> _RECORDS FOR THIS TASK_
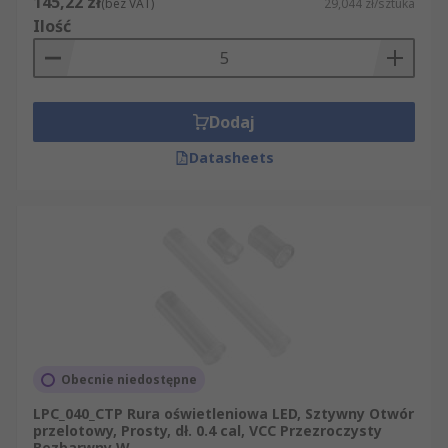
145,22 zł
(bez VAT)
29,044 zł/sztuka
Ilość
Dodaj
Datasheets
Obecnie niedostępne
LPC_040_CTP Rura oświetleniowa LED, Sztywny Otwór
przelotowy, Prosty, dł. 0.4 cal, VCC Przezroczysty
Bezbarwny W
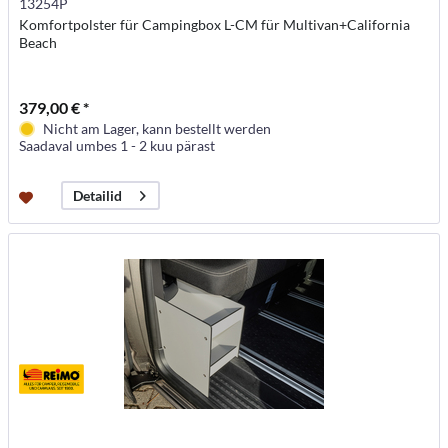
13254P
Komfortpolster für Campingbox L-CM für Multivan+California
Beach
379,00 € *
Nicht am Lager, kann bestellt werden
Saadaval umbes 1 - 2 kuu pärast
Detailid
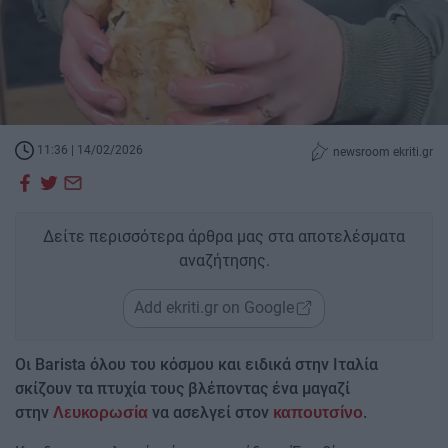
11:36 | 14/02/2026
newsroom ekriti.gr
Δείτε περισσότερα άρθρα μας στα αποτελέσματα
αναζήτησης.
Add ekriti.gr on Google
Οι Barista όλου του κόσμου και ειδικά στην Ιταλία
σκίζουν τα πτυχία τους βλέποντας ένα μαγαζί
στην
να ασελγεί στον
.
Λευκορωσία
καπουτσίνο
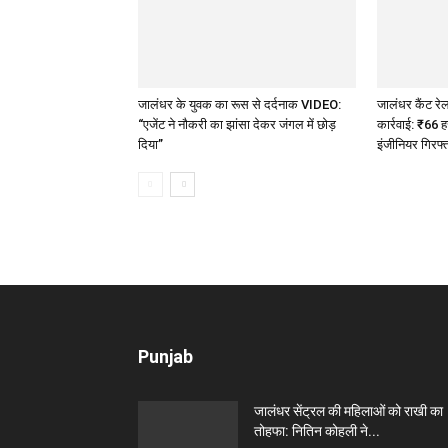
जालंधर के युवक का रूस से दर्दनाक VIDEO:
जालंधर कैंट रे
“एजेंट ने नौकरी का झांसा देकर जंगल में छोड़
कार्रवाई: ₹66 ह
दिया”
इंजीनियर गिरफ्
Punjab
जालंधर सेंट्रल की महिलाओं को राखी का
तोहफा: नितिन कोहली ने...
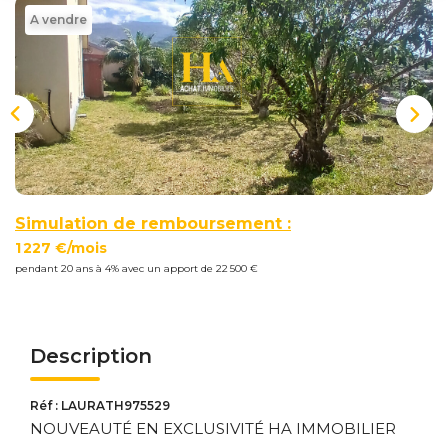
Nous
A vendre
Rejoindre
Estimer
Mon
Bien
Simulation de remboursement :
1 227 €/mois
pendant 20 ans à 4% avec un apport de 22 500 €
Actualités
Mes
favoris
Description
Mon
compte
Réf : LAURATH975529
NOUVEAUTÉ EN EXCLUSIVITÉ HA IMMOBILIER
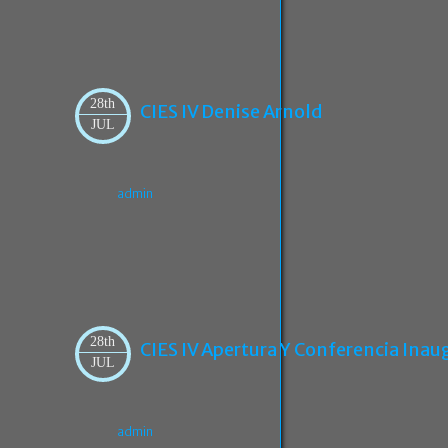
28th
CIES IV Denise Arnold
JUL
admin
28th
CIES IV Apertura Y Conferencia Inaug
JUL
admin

> _YOUR GOAL_
Copy out every line of text in the material, character for character and in the same order. Leave the pictures out of your answer.

> _ANSWER AREA_
145,22 zł
(bez VAT)
29,044 zł/sztuka
Ilość
Dodaj
Datasheets
Obecnie niedostępne
LPC_040_CTP Rura oświetleniowa LED, Sztywny Otwór
przelotowy, Prosty, dł. 0.4 cal, VCC Przezroczysty
Bezbarwny W
13254P
Komfortpolster für Campingbox L-CM für Multivan+California
Beach
379,00 € *
Nicht am Lager, kann bestellt werden
Saadaval umbes 1 - 2 kuu pärast
Detailid
11:36 | 14/02/2026
newsroom ekriti.gr
Δείτε περισσότερα άρθρα μας στα αποτελέσματα
αναζήτησης.
Add ekriti.gr on Google
Οι Barista όλου του κόσμου και ειδικά στην Ιταλία
σκίζουν τα πτυχία τους βλέποντας ένα μαγαζί
στην
να ασελγεί στον
.
Λευκορωσία
καπουτσίνο
जालंधर के युवक का रूस से दर्दनाक VIDEO:
जालंधर कैंट रे
“एजेंट ने नौकरी का झांसा देकर जंगल में छोड़
कार्रवाई: ₹66 ह
दिया”
इंजीनियर गिरफ्
Punjab
जालंधर सेंट्रल की महिलाओं को राखी का
तोहफा: नितिन कोहली ने...
Nous
A vendre
Rejoindre
Estimer
Mon
Bien
Simulation de remboursement :
1 227 €/mois
pendant 20 ans à 4% avec un apport de 22 500 €
Actualités
Mes
favoris
Description
Mon
compte
Réf : LAURATH975529
NOUVEAUTÉ EN EXCLUSIVITÉ HA IMMOBILIER
28th
CIES IV Denise Arnold
JUL
admin
28th
CIES IV Apertura Y Conferencia Inaug
JUL
admin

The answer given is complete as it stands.